# [TASK PROMPT]
Please reproduce every line of the data below word for word, leaving nothing out.

____ MATERIAL FOR THE TASK

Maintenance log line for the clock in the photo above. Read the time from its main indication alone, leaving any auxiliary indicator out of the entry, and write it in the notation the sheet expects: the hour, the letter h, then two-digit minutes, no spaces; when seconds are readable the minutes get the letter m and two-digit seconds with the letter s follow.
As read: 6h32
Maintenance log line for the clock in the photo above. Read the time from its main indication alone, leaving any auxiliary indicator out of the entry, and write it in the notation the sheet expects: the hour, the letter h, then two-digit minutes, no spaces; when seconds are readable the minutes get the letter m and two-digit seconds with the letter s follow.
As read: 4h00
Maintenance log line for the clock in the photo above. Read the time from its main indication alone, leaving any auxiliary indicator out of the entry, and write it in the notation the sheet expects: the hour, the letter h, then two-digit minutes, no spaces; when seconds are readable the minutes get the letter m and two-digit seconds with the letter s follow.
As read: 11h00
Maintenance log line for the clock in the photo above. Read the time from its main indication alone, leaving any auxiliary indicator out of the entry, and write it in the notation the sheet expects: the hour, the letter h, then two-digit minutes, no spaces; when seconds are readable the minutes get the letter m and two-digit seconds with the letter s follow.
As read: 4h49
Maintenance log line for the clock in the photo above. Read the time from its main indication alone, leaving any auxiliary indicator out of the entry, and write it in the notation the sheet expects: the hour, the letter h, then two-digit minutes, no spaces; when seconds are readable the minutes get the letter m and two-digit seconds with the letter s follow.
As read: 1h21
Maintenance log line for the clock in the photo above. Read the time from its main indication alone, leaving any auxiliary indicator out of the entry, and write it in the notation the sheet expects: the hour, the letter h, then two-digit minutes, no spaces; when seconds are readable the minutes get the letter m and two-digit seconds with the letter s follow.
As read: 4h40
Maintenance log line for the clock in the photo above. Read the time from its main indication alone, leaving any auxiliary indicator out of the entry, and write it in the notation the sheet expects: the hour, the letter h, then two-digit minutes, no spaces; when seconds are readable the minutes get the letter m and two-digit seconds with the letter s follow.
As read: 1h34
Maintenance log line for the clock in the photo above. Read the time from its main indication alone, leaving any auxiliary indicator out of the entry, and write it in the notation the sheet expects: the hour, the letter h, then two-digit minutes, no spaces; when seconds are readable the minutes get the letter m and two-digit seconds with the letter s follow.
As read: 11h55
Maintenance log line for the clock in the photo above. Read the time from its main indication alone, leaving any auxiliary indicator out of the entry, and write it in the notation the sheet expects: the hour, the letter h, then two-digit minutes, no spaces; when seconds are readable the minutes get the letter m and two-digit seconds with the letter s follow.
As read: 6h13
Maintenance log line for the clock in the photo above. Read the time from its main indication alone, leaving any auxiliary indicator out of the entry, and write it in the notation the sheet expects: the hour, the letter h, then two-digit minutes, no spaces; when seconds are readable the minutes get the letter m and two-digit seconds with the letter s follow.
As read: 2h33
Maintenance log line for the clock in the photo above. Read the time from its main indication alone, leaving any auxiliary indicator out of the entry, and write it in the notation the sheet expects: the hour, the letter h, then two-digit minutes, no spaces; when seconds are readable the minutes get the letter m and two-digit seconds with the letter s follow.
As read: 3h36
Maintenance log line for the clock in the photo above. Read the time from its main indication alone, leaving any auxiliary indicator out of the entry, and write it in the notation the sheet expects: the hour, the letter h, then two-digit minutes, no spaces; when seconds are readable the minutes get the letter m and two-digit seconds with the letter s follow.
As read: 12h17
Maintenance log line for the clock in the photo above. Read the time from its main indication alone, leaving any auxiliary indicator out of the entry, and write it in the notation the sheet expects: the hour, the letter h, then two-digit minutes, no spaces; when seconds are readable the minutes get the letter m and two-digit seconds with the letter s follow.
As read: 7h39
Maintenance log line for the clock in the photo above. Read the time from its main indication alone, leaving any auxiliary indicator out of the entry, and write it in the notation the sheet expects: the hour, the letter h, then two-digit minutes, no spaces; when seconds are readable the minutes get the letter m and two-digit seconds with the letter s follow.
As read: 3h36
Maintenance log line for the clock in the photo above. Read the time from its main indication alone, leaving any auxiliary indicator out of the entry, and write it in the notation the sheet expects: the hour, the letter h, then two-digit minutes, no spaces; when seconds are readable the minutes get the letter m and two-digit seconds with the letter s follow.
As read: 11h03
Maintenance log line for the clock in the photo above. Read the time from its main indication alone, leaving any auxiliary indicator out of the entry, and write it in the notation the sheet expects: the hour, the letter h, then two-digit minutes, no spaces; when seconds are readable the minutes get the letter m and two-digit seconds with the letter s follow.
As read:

________

# [THE COMPLETED TASK]
Maintenance log line for the clock in the photo above. Read the time from its main indication alone, leaving any auxiliary indicator out of the entry, and write it in the notation the sheet expects: the hour, the letter h, then two-digit minutes, no spaces; when seconds are readable the minutes get the letter m and two-digit seconds with the letter s follow.
As read: 6h32
Maintenance log line for the clock in the photo above. Read the time from its main indication alone, leaving any auxiliary indicator out of the entry, and write it in the notation the sheet expects: the hour, the letter h, then two-digit minutes, no spaces; when seconds are readable the minutes get the letter m and two-digit seconds with the letter s follow.
As read: 4h00
Maintenance log line for the clock in the photo above. Read the time from its main indication alone, leaving any auxiliary indicator out of the entry, and write it in the notation the sheet expects: the hour, the letter h, then two-digit minutes, no spaces; when seconds are readable the minutes get the letter m and two-digit seconds with the letter s follow.
As read: 11h00
Maintenance log line for the clock in the photo above. Read the time from its main indication alone, leaving any auxiliary indicator out of the entry, and write it in the notation the sheet expects: the hour, the letter h, then two-digit minutes, no spaces; when seconds are readable the minutes get the letter m and two-digit seconds with the letter s follow.
As read: 4h49
Maintenance log line for the clock in the photo above. Read the time from its main indication alone, leaving any auxiliary indicator out of the entry, and write it in the notation the sheet expects: the hour, the letter h, then two-digit minutes, no spaces; when seconds are readable the minutes get the letter m and two-digit seconds with the letter s follow.
As read: 1h21
Maintenance log line for the clock in the photo above. Read the time from its main indication alone, leaving any auxiliary indicator out of the entry, and write it in the notation the sheet expects: the hour, the letter h, then two-digit minutes, no spaces; when seconds are readable the minutes get the letter m and two-digit seconds with the letter s follow.
As read: 4h40
Maintenance log line for the clock in the photo above. Read the time from its main indication alone, leaving any auxiliary indicator out of the entry, and write it in the notation the sheet expects: the hour, the letter h, then two-digit minutes, no spaces; when seconds are readable the minutes get the letter m and two-digit seconds with the letter s follow.
As read: 1h34
Maintenance log line for the clock in the photo above. Read the time from its main indication alone, leaving any auxiliary indicator out of the entry, and write it in the notation the sheet expects: the hour, the letter h, then two-digit minutes, no spaces; when seconds are readable the minutes get the letter m and two-digit seconds with the letter s follow.
As read: 11h55
Maintenance log line for the clock in the photo above. Read the time from its main indication alone, leaving any auxiliary indicator out of the entry, and write it in the notation the sheet expects: the hour, the letter h, then two-digit minutes, no spaces; when seconds are readable the minutes get the letter m and two-digit seconds with the letter s follow.
As read: 6h13
Maintenance log line for the clock in the photo above. Read the time from its main indication alone, leaving any auxiliary indicator out of the entry, and write it in the notation the sheet expects: the hour, the letter h, then two-digit minutes, no spaces; when seconds are readable the minutes get the letter m and two-digit seconds with the letter s follow.
As read: 2h33
Maintenance log line for the clock in the photo above. Read the time from its main indication alone, leaving any auxiliary indicator out of the entry, and write it in the notation the sheet expects: the hour, the letter h, then two-digit minutes, no spaces; when seconds are readable the minutes get the letter m and two-digit seconds with the letter s follow.
As read: 3h36
Maintenance log line for the clock in the photo above. Read the time from its main indication alone, leaving any auxiliary indicator out of the entry, and write it in the notation the sheet expects: the hour, the letter h, then two-digit minutes, no spaces; when seconds are readable the minutes get the letter m and two-digit seconds with the letter s follow.
As read: 12h17
Maintenance log line for the clock in the photo above. Read the time from its main indication alone, leaving any auxiliary indicator out of the entry, and write it in the notation the sheet expects: the hour, the letter h, then two-digit minutes, no spaces; when seconds are readable the minutes get the letter m and two-digit seconds with the letter s follow.
As read: 7h39
Maintenance log line for the clock in the photo above. Read the time from its main indication alone, leaving any auxiliary indicator out of the entry, and write it in the notation the sheet expects: the hour, the letter h, then two-digit minutes, no spaces; when seconds are readable the minutes get the letter m and two-digit seconds with the letter s follow.
As read: 3h36
Maintenance log line for the clock in the photo above. Read the time from its main indication alone, leaving any auxiliary indicator out of the entry, and write it in the notation the sheet expects: the hour, the letter h, then two-digit minutes, no spaces; when seconds are readable the minutes get the letter m and two-digit seconds with the letter s follow.
As read: 11h03
Maintenance log line for the clock in the photo above. Read the time from its main indication alone, leaving any auxiliary indicator out of the entry, and write it in the notation the sheet expects: the hour, the letter h, then two-digit minutes, no spaces; when seconds are readable the minutes get the letter m and two-digit seconds with the letter s follow.
As read:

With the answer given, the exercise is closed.